On Sat, 1 Oct 2016, Sven Schreiber wrote:
I've done some experiments to get (vertical) lines indicating
pointwise
confidence intervals into a plot with gnuplot. Basically I have one question
and one feature request.
First the question: it concerns some gnuplot code which works in pure gnuplot
but not as a saved graph symbol in gretl's session view. Here's a concrete
example: Start by running the following hansl snippet in gretl:
<hansl>
nulldata 10
setobs 1 1990 --time-series
series y = 2 * normal()
series width = uniform()
test <- plot y
options time-series with-lines
options band=y,width band-style=fill,0x000000
end plot --output=display
</hansl>
Now in the produced plotting code (right-click the graph symbol and choose
"edit plot commands") there's the following line:
<gnuplot>
'-' using 1:($2-1*$3):($2+1*$3) notitle lc rgb "#000000" w filledcurve,
\
</gnuplot>
If I copy the entire code into a new text file and load that in gnuplot it
works alright.
Then I change (two things in) the line above to obtain (notice the extra
"($2)"!):
<gnuplot>
'-' using 1:($2):($2-1*$3):($2+1*$3) notitle lc rgb "#000000" w
errorbars, \
</gnuplot>
... and loading the modified file in gnuplot produces what I want (attached).

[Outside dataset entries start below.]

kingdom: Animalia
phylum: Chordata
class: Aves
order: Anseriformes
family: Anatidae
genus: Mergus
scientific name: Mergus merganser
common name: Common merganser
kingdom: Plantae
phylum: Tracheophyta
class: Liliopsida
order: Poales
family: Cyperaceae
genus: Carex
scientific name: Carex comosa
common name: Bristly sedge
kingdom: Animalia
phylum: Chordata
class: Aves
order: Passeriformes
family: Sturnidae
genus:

However, if I apply these exact modifications to the plotting commands saved
in the session view icon of the graph and try to view the result, I get an
"unspecified error". So the question is simply, why doesn't it work there?
Are you sure about the "exact" in that statement? When I edit the
plot file as you specify it works both in stand-alone gnuplot and in
gnuplot as called from gretl (e.g. by clicking the "gears" icon in
the plot editor window, or, after saving the revised plot, by
double-clicking on the plot's icon. I know of no reason why it would
fail in the second case if it works in the first.
The associated feature request is to enable an errorbars option to
the
band-plotting apparatus. Basically adding a new band-style option "errorbars"
which writes the gnuplot code that I have described above.
Yes, that would be a good thing to add.